Auch nicht abgeführte Lohnsteuer kann angerechnet werden
FG Münster 24.4.2012, 6 K 1498/11 AODer Kläger hatte im Rahmen der Beendigung seines Arbeitsverhältnisses mit seinem Arbeitgeber die Zahlung einer Abfindung vereinbart. Der Arbeitgeber zahlte die Abfindung jedoch nicht in voller Höhe aus und fiel in Insolvenz. In der Steuerbescheinigung wies er den ausgezahlten Betrag sowie die auf die gesamte vereinbarte Abfindung entfallende Lohnsteuer aus, ohne den gesamten ausgewiesenen Betrag an das Finanzamt abgeführt zu haben.
Das Finanzamt unterwarf den ausbezahlten Betrag sowie die ausgewiesene Lohnsteuer als Arbeitslohn der Einkommensteuer. Es rechnete aber nur die rechnerisch auf diesen Bruttobetrag entfallende Lohnsteuer an und erließ auf Antrag des Klägers einen entsprechenden Abrechnungsbescheid. Der Kläger begehrte dagegen die Anrechnung der gesamten bescheinigten Lohnsteuer.
Das FG gab der der Klage statt. Allerdings wurde wegen der grundsätzlichen Bedeutung der Sache das Revisionsverfahren zugelassen. Es ist beim BFH unter dem Az. VII R 28/12 anhängig.
Die Gründe:
Gem. § 36 Abs. 2 Nr. 2 EStG war der gesamte Betrag anzurechnen, da es sich um erhobene Abzugsbeträge handelte, die auf bei der Veranlagung erfasste Einkünfte entfielen.

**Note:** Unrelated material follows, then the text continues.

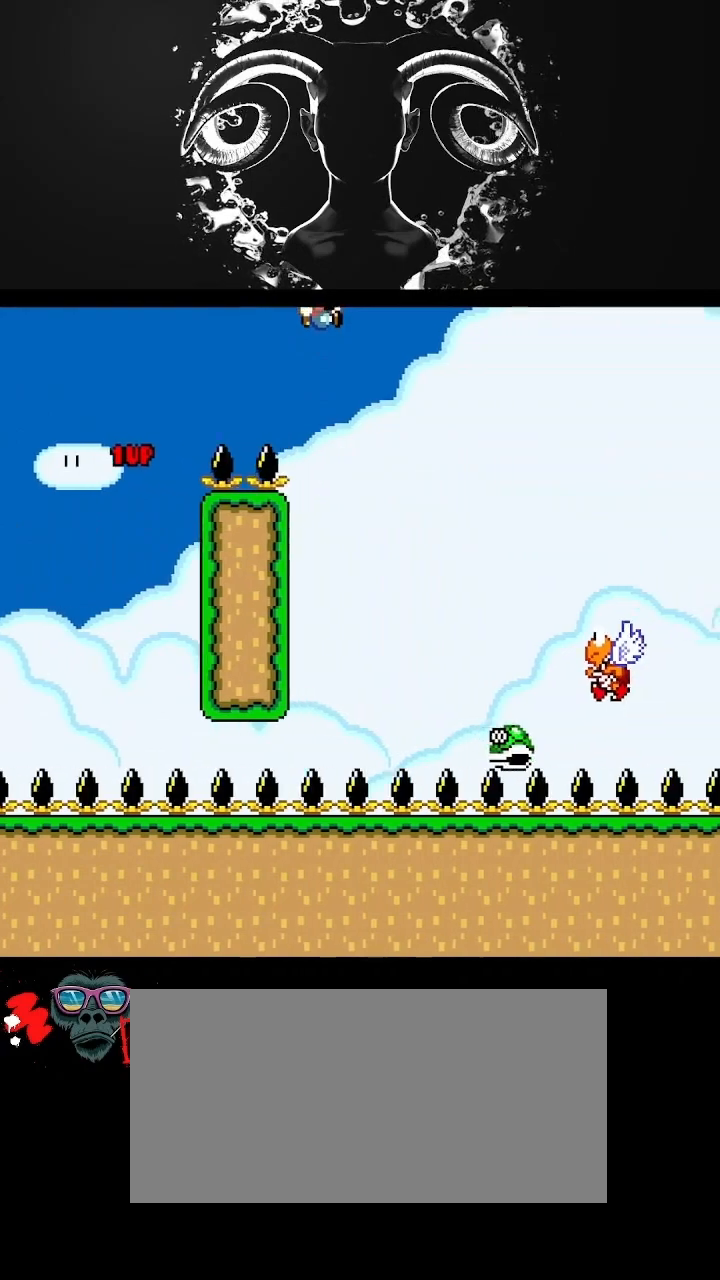
{"buttons": ["B", "Y", "DPAD_RIGHT"], "events": [[233, "B", "up"], [367, "B", "down"]]}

Es bestand zwar keine Bindung an die in der Lohnsteuerbescheinigung ausgewiesenen Beträge, aber das beklagte Finanzamt hatte sich durch die Behandlung des höheren Lohnsteuerbetrags als steuerpflichtigen Vorteil im Rahmen der Einkommensteuerveranlagung auch hinsichtlich der Anrechnungsfrage festgelegt und gebunden. Unerheblich war infolgedessen, dass die Beträge nicht vollständig an das Finanzamt abgeführt wordenen waren. Der Kläger hatte mit der Duldung des Einbehalts der Lohnsteuerschuld und der entsprechenden Minderung des Arbeitslohns grundsätzlich seine Zahlungspflicht erfüllt.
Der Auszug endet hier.